The Wall Street Journal editorialized against this scheme last year.
Ignore the back-slapping about revenues and “fairness.” This deal is bad news for economies recovering from the pandemic, and especially the U.S. …Officials and progressive activists say they’re halting a global “race to the bottom” on corporate taxes. We’re glad they finally concede that tax rates matter to decisions about investment and job creation, since the left has denied this for decades. But the real action has been on tax policy competition, which has been instrumental to economic growth, innovation and job creation since the 1980s. The OECD plan will throttle that competition. That’s because, while the G-7 agreement focuses on the headline rate for the new minimum tax, the OECD plan comes with reams of harmonized fine print… Suppressing tax competition is the main reason the Biden Administration broke with Washington’s long, bipartisan tradition of opposing a global minimum tax. …American workers, consumers and shareholders will pay the price.

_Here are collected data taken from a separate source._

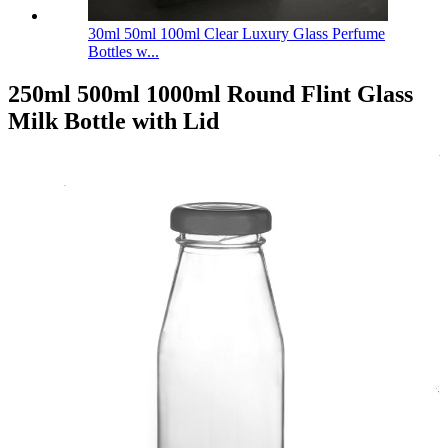
30ml 50ml 100ml Clear Luxury Glass Perfume
Bottles w...
250ml 500ml 1000ml Round Flint Glass
Milk Bottle with Lid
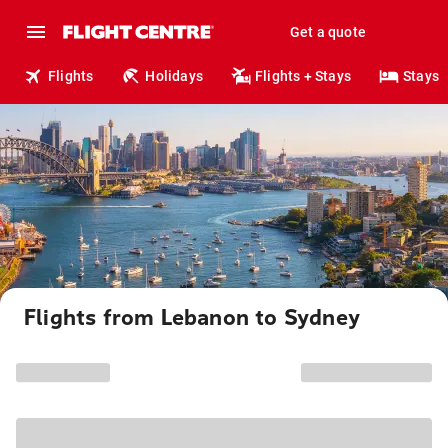
Get a quote
Flights
Holidays
Flights + Stays
Stays
Flights from Lebanon to Sydney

Writing for CapX, Kai Weiss warns that a global minimum tax is a cartel to benefit governments with uncompetitive tax systems.
…there’s a real danger that these proposals will damage the prosperity of competitiveness of the world’s major economies, while trampling on nation states’ freedom and sovereignty. …The likes of France and Germany have long taken umbrage that smaller member states like Ireland and Luxembourg have used low corporate tax rates… Rather than reconsider their own counterproductive policies, the EU’s two biggest economies have simply decided to try forcing everyone else to play by their rules. …It’s hard to avoid the conclusion that this is another bout of protectionism from countries such as Germany, France, and Italy which have long pursued counter-productive, draconian tax policies. The big difference now is that they have a willing ally in the shape of Joe Biden. …there’s a word for this kind of behaviour. If businesses were following such a strategy instead of governments “we would call this a cartel”.
Last year, Thomas Duesterberg wrote critically about the implications for national sovereignty in a column for the Wall Street Journal.
Treasury Secretary Janet Yellen has a grand idea: a global tax regime. …Together with the Biden administration’s plan to raise the U.S. corporate tax rate to 28% and eliminate preferences, it would return the U.S. to its pre-2017 status as a high-tax jurisdiction, discouraging domestic capital investment and production. More insidious, it would cede authority over taxation, one of the pillars of democratic governance… This approach would transfer significant national sovereignty over corporate taxation, key to overall economic policy, to some yet-to-be-defined international regime under the guidance of the OECD… The Biden team should understand the road it is heading down. …Ceding corporate-taxation authority to an undefined international authority that will inevitably be controlled by an unelected technocratic elite would erode Madisonian principles even further. It would move America closer to the EU model of governance.
Needless to say, the EU model of governance (centralization, harmonization, and bureaucratization) is not a good idea.
I’m not optimistic, but my fingers are crossed that this awful idea of a global minimum tax will fall apart.
If the politicians prevail, the rest of us will lose. We’ll have a system that produces ever-higher tax burdens.